- [EXCERPTED PASSAGE]
Helix and osculating circles
============================


This example generates a graphic representation of the helix 3D curve, 
parametrized on the arc lenght, and using some intrinsic vectors (tangent and normal)
computes the curve of the center of curvature and displays both curves and the osculating 
circle in a given position.

Helix curve
-----------

Parametric representation of the curve as a function of the radius 'a' and the height 'b'.
The function return the triple of coordinate functions < x(a,b), y(a,b), z(a,b) >


//
-------------------------------------------------------------------------
DEF helix (a,b::IsReal) = <K:a * cos ~ u, K:a * sin ~ u, K:b * u>
WHERE 
  u = ID / SQRT ~ K:(a*a + b*b)
END;
-------------------------------------------------------------------------

Tangent curve
-------------

returns the  "helixtangent" curve having as coordinate functions the first derivatives of the "helix" curve.

//
-------------------------------------------------------------------------
DEF helixtangent (a,b::IsReal) = AA:D:(helix:<a,b>);
-------------------------------------------------------------------------

Normal and binormal curve
-------------------------

returns the "helixnormal" curve, having as coordinate 
functions the first derivatives of the "helix" curve, and the and "helixbinormal" 
generated as the vector product of the previous ones.
Please notice that the "VectProd" operator send two vector functions to a vector function.

- [REQUIREMENT A] Shorten the paragraph of the helix page that begins "This example generates a graphic representation" into a single brief sentence that keeps its main facts.
The entries that follow have no connection to the helix page.

- [RECORDS FOR THIS EXERCISE]
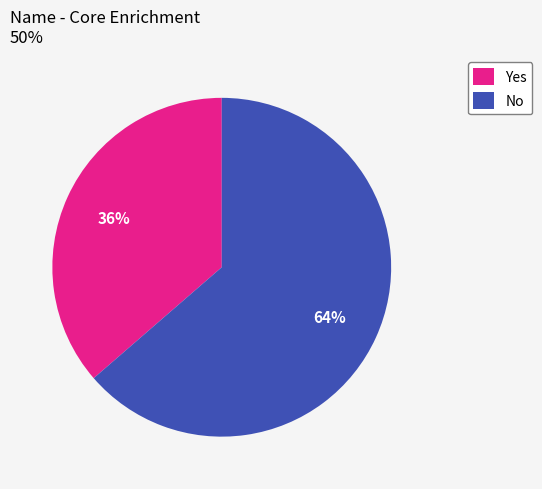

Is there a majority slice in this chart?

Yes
--
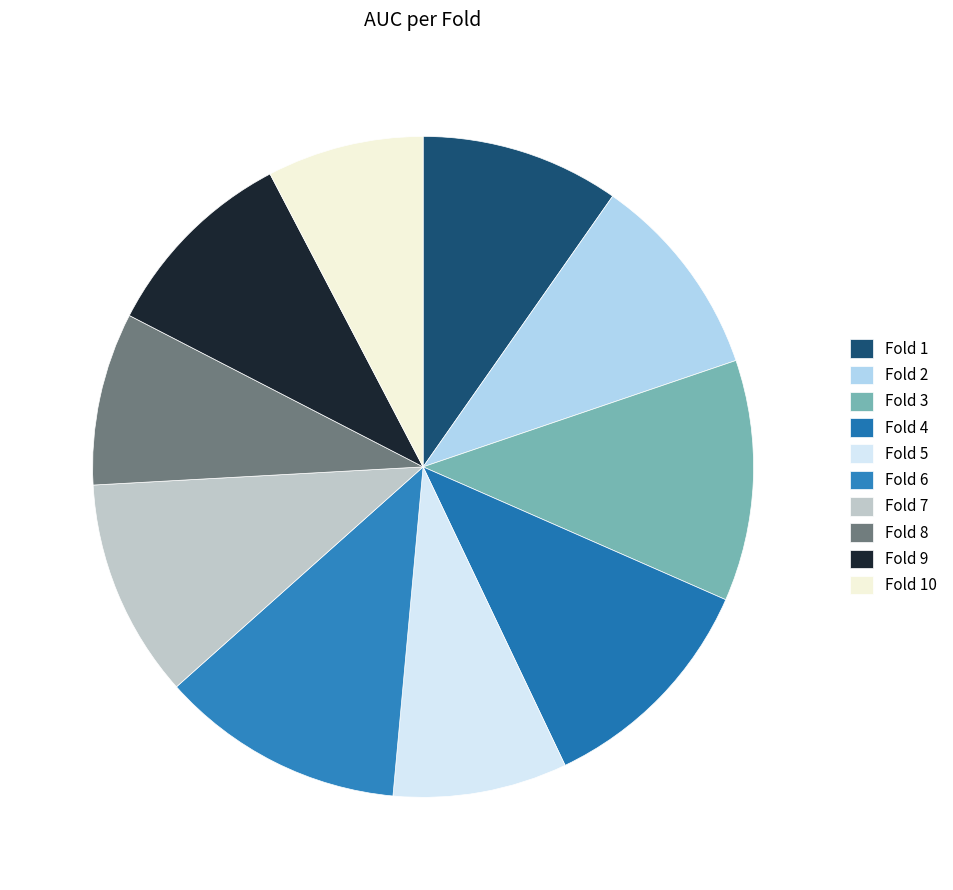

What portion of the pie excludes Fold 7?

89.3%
...
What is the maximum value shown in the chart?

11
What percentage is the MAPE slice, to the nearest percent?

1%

- [REQUIREMENT B] Collect every line of the entries that contains the word "What", matching case exactly.

- [OUTPUT A] The example draws the 3D helix, parametrized by arc length, uses its tangent and normal vectors to compute the curve of the centers of curvature, and displays both curves along with the osculating circle at a given position.

- [OUTPUT B]
What portion of the pie excludes Fold 7?
What is the maximum value shown in the chart?
What percentage is the MAPE slice, to the nearest percent?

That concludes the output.